Outro projeto desenvolvido pela ABIA em parceria com o Observatório da Prostituição foi um estudo destinado a mapear os efeitos da Copa do Mundo de 2014 em contextos de prostituição. Realizado antes, durante e logo depois da Copa, a equipe dedicou aproximadamente 2 mil horas de pesquisa etnográfica nas principais áreas de prostituição no Rio (Vila Mimosa, Copacabana e o Centro). Os resultados preliminares mostram que – ao contrário do pânico moral insuflado pela mídia e algumas organizações internacionais com relação ao crescimento geométrico da prostituição supostamente motivado pelo“megaevento” – não houve incremento da prostituição no período.
A pesquisa tampouco identificou ações de saúde pública voltadas para a promoção da saúde sexual, incluindo a prevenção do HIV, nos principais pontos de sexo comercial do Rio de Janeiro. Tampouco foram identificadas evidências de que tenha havido uma maior incidência de exploração sexual de crianças e adolescentes ou de tráfico de seres humanos para fins de exploração sexual no período da Copa. Não seria arriscado afirmar que, se houve um caso agudo de violações de direitos humanos vinculado à prostituição, isto não se deu no contexto preciso da Copa do Mundo, mas no momento da invasão ilegal, em 23 de maio deste ano, de um prédio onde trabalhavam quase 400 prostitutas na cidade Niterói. Participaram dessa ação policial mais de 100 policiais civis de 13 delegacias e, no curso da operação, mulheres foram roubadas e vítimas de violência física e sexual.

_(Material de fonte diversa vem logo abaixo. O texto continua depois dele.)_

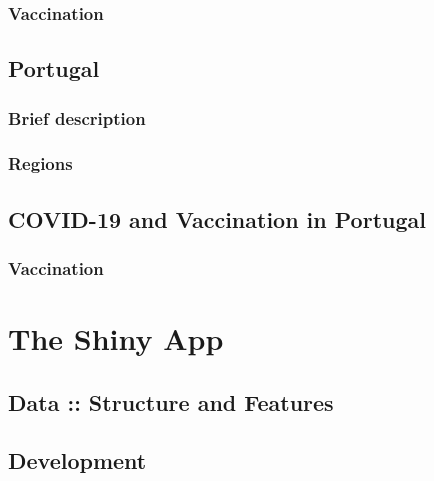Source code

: \documentclass[11pt,a4paper]{report}
\begin{document}


\subsection{Vaccination}



\section{Portugal}

\subsection{Brief description}


\subsection{Regions}






\section{COVID-19 and Vaccination in Portugal}



\subsection{Vaccination}






\chapter{The Shiny App}

\section{Data :: Structure and Features}



\section{Development}

\end{document}
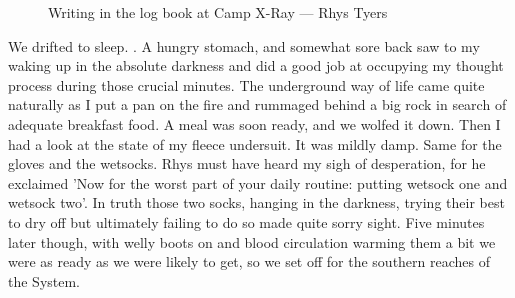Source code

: \begin{figure}[t]
\checkoddpage \ifoddpage \forcerectofloat \else \forceversofloat \fi
\centering
{}
\caption{Writing in the log book at Camp X-Ray --- Rhys Tyers}
\label{Camp X-Ray}
\end{figure}

We drifted to sleep. . A hungry stomach, and somewhat sore back saw to my waking up in the absolute darkness and did a good job at occupying my thought process during those crucial minutes. The underground way of life came quite naturally as I put a pan on the fire and rummaged behind a big rock in search of adequate breakfast food. A meal was soon ready, and we wolfed it down. Then I had a look at the state of my fleece undersuit. It was mildly damp. Same for the gloves and the wetsocks. Rhys must have heard my sigh of desperation, for he exclaimed 'Now for the worst part of your daily routine: putting wetsock one and wetsock two'. In truth those two socks, hanging in the darkness, trying their best to dry off but ultimately failing to do so made quite sorry sight. Five minutes later though, with welly boots on and blood circulation warming them a bit we were as ready as we were likely to get, so we set off for the southern reaches of the System. 
\begin{figure}[t!]
\end{figure}

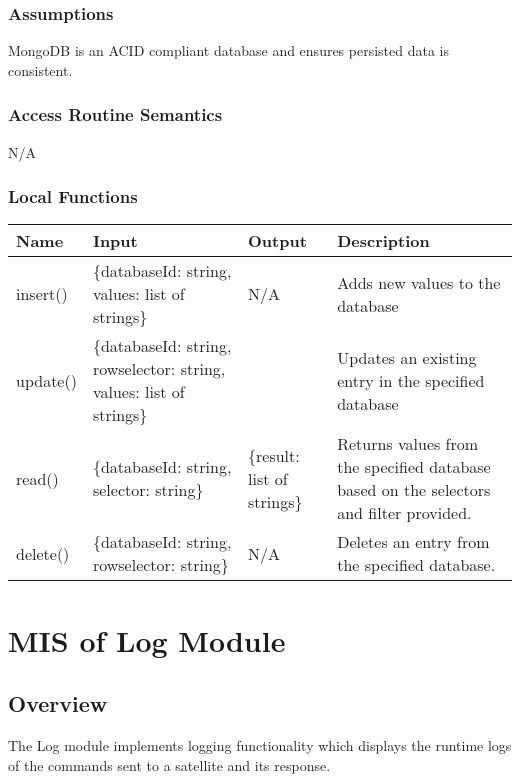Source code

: \documentclass[12pt, titlepage]{article}
\begin{document}
\subsubsection{ Assumptions}

MongoDB is an ACID compliant database and ensures persisted data is consistent.

\subsubsection{ Access Routine Semantics}

N/A

\subsubsection{ Local Functions}
\begin{center}
\begin{tabular}{p{2cm} p{4cm} p{4cm} p{4cm}}
\hline
\textbf{Name} & \textbf{Input} & \textbf{Output} & \textbf{Description} \\
\hline
insert() & \{databaseId: string, values: list of strings\} & N/A & Adds new values to the database \\
\hline
update() & \{databaseId: string, rowselector: string, values: list of strings\} &  & Updates an existing entry in the specified database \\
\hline
read() & \{databaseId: string, selector: string\} & \{result: list of strings\} & Returns values from the specified database based on the selectors and filter provided. \\
\hline
delete() & \{databaseId: string, rowselector: string\} & N/A & Deletes an entry from the specified database. \\
\hline

\end{tabular}

\end{center}

\section{MIS of Log Module} \label{Module}

\subsection{ Overview}

The Log module implements logging functionality which displays the runtime logs of the commands sent to a satellite and its response.
\end{document}
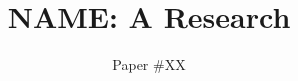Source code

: \documentclass[letterpaper,twocolumn,10pt]{article}
\newcommand{\name}{NAME\xspace}
\begin{document}

\date{}

\title{\Large \bf \name: A Research}

\author{
{\rm Paper \#XX}\\
} %

\maketitle

\begin{abstract}

\end{abstract}










\end{document}
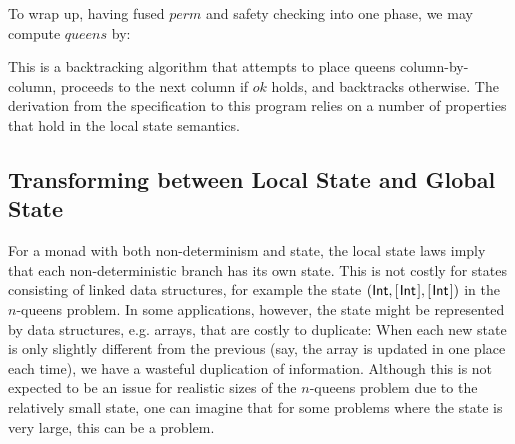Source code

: \documentclass{llncs}
\newcommand{\Conid}[1]{\mathit{#1}}
\newcommand{\Varid}[1]{\mathit{#1}}
\def\resethooks{%
  \global\let\SaveRestoreHook\empty
  \global\let\ColumnHook\empty}
\let\hspre\empty
\let\hspost\empty
\let\Varid\mathit
\let\Conid\mathsf
\begin{document}
To wrap up, having fused \ensuremath{\Varid{perm}} and safety checking into one phase, we may compute \ensuremath{\Varid{queens}} by:
\resethooks
This is a backtracking algorithm that attempts to place queens column-by-column, proceeds to the next column if \ensuremath{\Varid{ok}} holds, and backtracks otherwise.
The derivation from the specification to this program relies on a number of properties that hold in the local state semantics.

\subsection{Transforming between Local State and Global State}
\label{sec:space-usage}
For a monad with both non-determinism and state, the local state laws imply that
each non-deterministic branch has its own state. This is not costly for states
consisting of linked data structures, for example the state
\ensuremath{(\Conid{Int},[\mskip1.5mu \Conid{Int}\mskip1.5mu],[\mskip1.5mu \Conid{Int}\mskip1.5mu])}
in the \ensuremath{\Varid{n}}-queens problem. In some applications, however, the state
might be represented by data structures, e.g. arrays, that are costly to
duplicate: 
When each new state is only slightly different from the previous
(say, the array is updated in one place each time), we have a wasteful
duplication of information.
Although this is not expected to be an issue for realistic sizes of the
\ensuremath{\Varid{n}}-queens problem due to the relatively small state, one can imagine that for
some problems where the state is very large, this can be a problem.
\end{document}
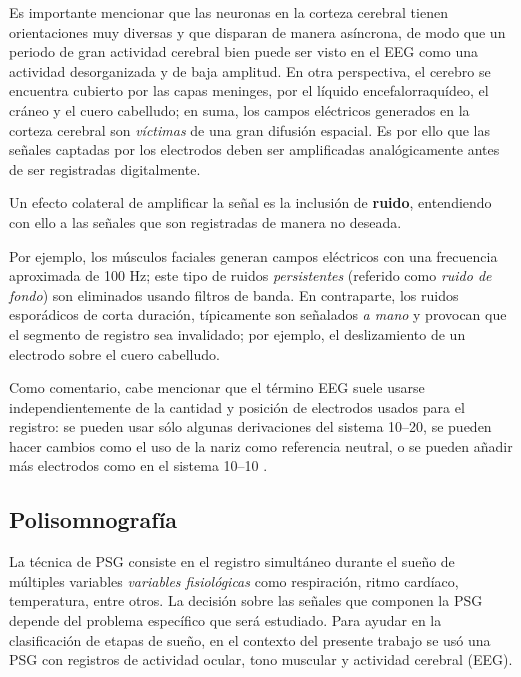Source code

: \documentclass[12pt,letterpaper]{book}
\newcommand{\hz}{\si{\hertz}\xspace}
\begin{document}
Es importante mencionar que las neuronas en la corteza cerebral tienen orientaciones muy diversas y que disparan de manera asíncrona, de modo que un periodo de gran actividad cerebral bien puede ser visto en el EEG como una actividad desorganizada y de baja amplitud.
%
En otra perspectiva, el cerebro se encuentra cubierto por las capas meninges, por el líquido encefalorraquídeo, el cráneo y el cuero cabelludo; en suma, los campos eléctricos generados en la corteza cerebral son \textit{víctimas} de una gran difusión espacial.
%
Es por ello que las señales captadas por los electrodos deben ser amplificadas analógicamente antes de ser registradas digitalmente.

Un efecto colateral de amplificar la señal es la inclusión de \textbf{ruido}, entendiendo con ello a las señales que son registradas de manera no deseada.

Por ejemplo, los músculos faciales generan campos eléctricos con una frecuencia aproximada de 100 \hz; este tipo de ruidos \textit{persistentes} (referido como \textit{ruido de fondo}) son eliminados usando filtros de banda.
%
En contraparte, los ruidos esporádicos de corta duración, típicamente son señalados \textit{a mano} y provocan que el segmento de registro sea invalidado; por ejemplo, el deslizamiento de un electrodo sobre el cuero cabelludo.

Como comentario, cabe mencionar que el término EEG suele usarse independientemente de la cantidad y posición de electrodos usados para el registro: se pueden usar sólo algunas derivaciones del sistema 10--20, se pueden hacer cambios como el uso de la nariz como referencia neutral, o se pueden añadir más electrodos como en el sistema 10--10 \cite{Klem99}. 


\subsection{Polisomnografía}
\label{sec:emg_eog}

La técnica de PSG consiste en el registro simultáneo durante el sueño de múltiples variables \textit{variables fisiológicas} como respiración, ritmo cardíaco, temperatura, entre otros.
%
La decisión sobre las señales que componen la PSG depende del problema específico que será estudiado.
%
Para ayudar en la clasificación de etapas de sueño, en el contexto del presente trabajo se usó una PSG con registros de actividad ocular, tono muscular y actividad cerebral (EEG).
\end{document}
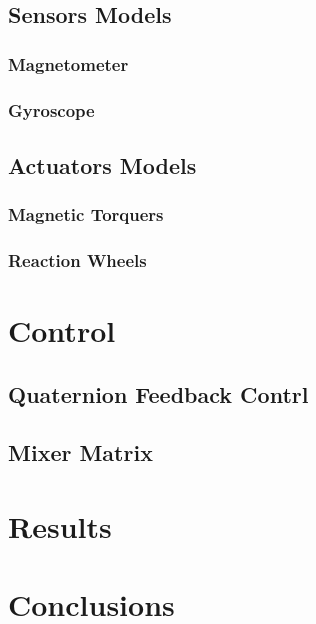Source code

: \documentclass[11pt,a4paper]{report}
\begin{document}
\section{Sensors Models}
\subsection{Magnetometer}
\subsection{Gyroscope}
\section{Actuators Models}
\subsection{Magnetic Torquers}
\subsection{Reaction Wheels}

\chapter{Control}
\section{Quaternion Feedback Contrl}
\section{Mixer Matrix}

\chapter{Results}

\chapter{Conclusions}

\newpage
\end{document}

Os estudos e as discussões realizados pela ABIA, desde 2012, constatam que hoje o debate brasileiro sobre prostituição carece de evidência empírica sólida e da necessária qualificação conceitual. Mais do que no passado recente, o assunto tem sido mais abordado a partir de visões morais e ideológicas que tendem a tornar estreitas as perspectivas e as respostas dos direitos humanos. As políticas formais deixam à sombra as violações cometidas por agentes de segurança pública contra profissionais do sexo. A crescente moralização e ideologização do tema tem imposto limites à construção e à sustentabilidade de respostas adequadas de política pública para as questões de saúde pública, como no caso do HIV e da AIDS.
Saudades, Gabriela Leite
Gabriela Leite partiu em outubro de 2013, deixando o mundo mais pobre de ideias, coragem e garra para viver e resistir. Nascida em São Paulo, estudou sociologia na USP (Universidade de São Paulo) e, no fim dos anos 1970, abandonou tudo para trabalhar na prostituição no eixo São Paulo – Belo Horizonte – Rio de Janeiro. A militância para organizar as prostitutas surgiu em meados da década de 1980 em resposta aos frequentes abusos de direitos humanos vivenciados por suas colegas, incluindo violência, estigma, assédio policial e discriminação nos serviços públicos de saúde. Gabriela nos deixou um legado importante: organizou o 1° Encontro Nacional de Prostitutas no Brasil (1987); fundou o jornal Beijo da rua, sobre prostituição e direitos das prostitutas (1988); criou a ONG Davida, no Rio de Janeiro (1990), lançou a grife Daspu, cujo objetivo era gerar recursos e visibilidade para os direitos das prostitutas (2005) e ainda se tornou a primeira prostituta a se candidatar a uma vaga no Congresso Nacional (2010).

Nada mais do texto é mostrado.